Frequently Asked Questions
Q: What is the best steel for automotive gears? A: 20CrMnTi and SCM420 are the most widely used steels for automotive transmission gears. Both are case-hardening grades that achieve HRC 58–62 surface hardness after carburizing, with tough cores at HRC 30–45. 20CrMnTi dominates the Asian market due to lower alloy cost, while SCM420 is preferred in Japan and global markets for its molybdenum-enhanced hardenability.
Q: What is the difference between case hardening and through-hardening gear steel? A: Case-hardening steels (like 20CrMnTi, 8620, 20MnCr5) have low carbon content (0.17–0.23%) and gain surface hardness through carburizing, creating a hard outer layer over a tough core. Through-hardening steels (like AISI 4140) have higher carbon (0.38–0.43%) and achieve uniform hardness throughout. Case-hardened gears offer 30–50% higher contact fatigue strength per ISO 6336-5.
Q: Which gear steel is used in wind turbines? A: 20MnCr5 (DIN 1.7147) is the primary material for European wind turbine gearboxes. Its manganese-chromium composition provides excellent fatigue endurance under high-torque, low-speed conditions, with core tensile strength of 1,000–1,300 MPa and carburized surface hardness of HRC 58–62.
Q: Why is SAE 4320 more expensive than other gear steels? A: SAE 4320 contains 1.65–2.00% nickel, the highest nickel content among common gear steels. Nickel prices are volatile and significantly higher than manganese or chromium. The trade-off is exceptional core toughness — SAE 4320 maintains HRC 40–45 core hardness after deep carburizing without embrittlement, making it essential for aerospace and military applications where failure is not an option.

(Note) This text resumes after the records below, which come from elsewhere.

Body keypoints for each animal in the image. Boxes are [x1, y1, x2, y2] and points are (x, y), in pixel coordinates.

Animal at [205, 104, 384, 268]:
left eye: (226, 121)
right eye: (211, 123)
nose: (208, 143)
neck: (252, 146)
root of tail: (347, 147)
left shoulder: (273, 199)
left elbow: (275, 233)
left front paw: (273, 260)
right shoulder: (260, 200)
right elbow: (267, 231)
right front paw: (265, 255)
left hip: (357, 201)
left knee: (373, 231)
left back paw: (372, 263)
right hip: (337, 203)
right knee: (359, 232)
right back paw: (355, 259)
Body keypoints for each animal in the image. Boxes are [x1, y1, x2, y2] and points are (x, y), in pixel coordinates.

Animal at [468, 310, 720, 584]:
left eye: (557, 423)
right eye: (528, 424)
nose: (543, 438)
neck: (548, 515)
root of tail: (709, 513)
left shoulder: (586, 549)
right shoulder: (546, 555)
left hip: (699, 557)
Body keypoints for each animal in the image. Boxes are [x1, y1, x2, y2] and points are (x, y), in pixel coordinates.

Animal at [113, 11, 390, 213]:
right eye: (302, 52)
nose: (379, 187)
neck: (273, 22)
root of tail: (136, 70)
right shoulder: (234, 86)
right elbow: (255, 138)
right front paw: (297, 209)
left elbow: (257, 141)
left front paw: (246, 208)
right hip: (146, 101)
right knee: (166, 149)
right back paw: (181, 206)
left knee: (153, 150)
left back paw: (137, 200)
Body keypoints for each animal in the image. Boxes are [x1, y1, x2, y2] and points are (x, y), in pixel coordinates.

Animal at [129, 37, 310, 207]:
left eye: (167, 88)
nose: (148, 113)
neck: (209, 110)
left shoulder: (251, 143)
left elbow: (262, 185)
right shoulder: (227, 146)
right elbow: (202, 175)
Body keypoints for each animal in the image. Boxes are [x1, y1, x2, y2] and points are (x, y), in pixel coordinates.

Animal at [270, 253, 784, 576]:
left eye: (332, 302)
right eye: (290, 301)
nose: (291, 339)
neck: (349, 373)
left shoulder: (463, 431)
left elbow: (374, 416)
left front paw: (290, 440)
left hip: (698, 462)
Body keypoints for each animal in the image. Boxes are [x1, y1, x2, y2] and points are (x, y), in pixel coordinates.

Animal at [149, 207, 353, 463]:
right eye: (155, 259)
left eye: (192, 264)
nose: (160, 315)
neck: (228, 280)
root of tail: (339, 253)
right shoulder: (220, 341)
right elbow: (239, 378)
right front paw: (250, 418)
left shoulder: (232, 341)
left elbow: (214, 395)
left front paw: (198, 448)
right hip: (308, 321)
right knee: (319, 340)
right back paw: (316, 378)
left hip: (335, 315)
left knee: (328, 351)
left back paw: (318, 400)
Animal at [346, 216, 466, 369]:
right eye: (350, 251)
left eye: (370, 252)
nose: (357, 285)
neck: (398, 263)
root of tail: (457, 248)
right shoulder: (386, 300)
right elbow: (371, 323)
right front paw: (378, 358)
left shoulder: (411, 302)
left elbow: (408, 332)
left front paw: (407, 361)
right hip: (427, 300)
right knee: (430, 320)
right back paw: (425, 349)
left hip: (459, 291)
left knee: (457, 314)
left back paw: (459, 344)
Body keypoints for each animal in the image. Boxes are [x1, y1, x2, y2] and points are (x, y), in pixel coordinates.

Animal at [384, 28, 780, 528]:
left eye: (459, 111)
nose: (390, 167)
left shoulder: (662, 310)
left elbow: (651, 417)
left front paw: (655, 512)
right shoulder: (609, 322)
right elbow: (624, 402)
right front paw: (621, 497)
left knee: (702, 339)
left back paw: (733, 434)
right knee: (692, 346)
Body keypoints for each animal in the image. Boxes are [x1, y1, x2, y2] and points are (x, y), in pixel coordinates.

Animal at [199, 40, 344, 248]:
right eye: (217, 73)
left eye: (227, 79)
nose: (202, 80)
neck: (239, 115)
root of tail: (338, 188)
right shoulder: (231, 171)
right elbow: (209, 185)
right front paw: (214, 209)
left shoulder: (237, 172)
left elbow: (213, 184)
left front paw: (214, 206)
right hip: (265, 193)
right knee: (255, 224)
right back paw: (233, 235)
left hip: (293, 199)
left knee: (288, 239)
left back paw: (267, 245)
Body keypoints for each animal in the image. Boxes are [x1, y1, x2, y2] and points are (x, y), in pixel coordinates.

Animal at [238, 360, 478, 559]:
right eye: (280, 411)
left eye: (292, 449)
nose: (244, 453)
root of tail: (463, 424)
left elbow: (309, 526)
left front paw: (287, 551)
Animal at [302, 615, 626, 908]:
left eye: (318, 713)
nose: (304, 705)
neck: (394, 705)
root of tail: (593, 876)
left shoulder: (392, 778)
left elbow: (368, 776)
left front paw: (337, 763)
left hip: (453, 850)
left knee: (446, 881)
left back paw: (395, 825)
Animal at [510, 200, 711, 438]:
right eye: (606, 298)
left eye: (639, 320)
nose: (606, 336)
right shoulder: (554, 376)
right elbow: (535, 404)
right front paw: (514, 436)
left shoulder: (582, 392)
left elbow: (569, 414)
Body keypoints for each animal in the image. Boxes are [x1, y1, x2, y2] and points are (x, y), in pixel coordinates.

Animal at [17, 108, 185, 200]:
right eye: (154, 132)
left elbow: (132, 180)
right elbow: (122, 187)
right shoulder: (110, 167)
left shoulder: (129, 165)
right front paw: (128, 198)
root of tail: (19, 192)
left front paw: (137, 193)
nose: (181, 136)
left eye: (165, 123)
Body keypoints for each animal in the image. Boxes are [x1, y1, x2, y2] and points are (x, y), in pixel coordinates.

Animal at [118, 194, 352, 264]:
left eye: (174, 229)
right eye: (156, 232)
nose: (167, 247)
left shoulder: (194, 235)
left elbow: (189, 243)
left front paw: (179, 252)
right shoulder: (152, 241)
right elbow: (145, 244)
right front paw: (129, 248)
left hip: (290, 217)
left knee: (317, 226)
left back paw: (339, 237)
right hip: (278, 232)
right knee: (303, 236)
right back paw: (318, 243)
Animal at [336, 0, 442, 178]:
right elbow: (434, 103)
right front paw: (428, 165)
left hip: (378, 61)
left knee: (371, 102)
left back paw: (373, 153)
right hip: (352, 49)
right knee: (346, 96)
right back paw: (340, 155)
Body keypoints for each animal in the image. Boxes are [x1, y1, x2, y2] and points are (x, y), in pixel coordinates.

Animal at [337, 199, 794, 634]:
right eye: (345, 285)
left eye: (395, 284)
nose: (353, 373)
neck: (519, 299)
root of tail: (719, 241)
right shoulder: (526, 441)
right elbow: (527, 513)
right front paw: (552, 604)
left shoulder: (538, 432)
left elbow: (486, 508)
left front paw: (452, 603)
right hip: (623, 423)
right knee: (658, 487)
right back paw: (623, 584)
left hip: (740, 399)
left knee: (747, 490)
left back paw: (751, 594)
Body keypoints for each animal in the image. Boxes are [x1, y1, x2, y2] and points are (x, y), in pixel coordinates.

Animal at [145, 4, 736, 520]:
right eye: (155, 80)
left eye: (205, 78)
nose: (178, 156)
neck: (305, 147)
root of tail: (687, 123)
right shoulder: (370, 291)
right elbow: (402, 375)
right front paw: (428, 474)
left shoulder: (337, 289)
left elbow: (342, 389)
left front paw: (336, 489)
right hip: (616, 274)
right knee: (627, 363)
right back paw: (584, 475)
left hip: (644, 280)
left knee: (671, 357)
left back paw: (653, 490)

Q: What hardness should gear teeth have after heat treatment? A: Carburized gear teeth typically achieve HRC 58–62 on the surface with a case depth of 0.6–2.0 mm, depending on gear module and load. Core hardness ranges from HRC 30–45. Through-hardened gears reach HRC 45–55 uniformly. The target depends on contact stress, speed, and service life — higher surface hardness extends rolling contact fatigue life but requires careful distortion management.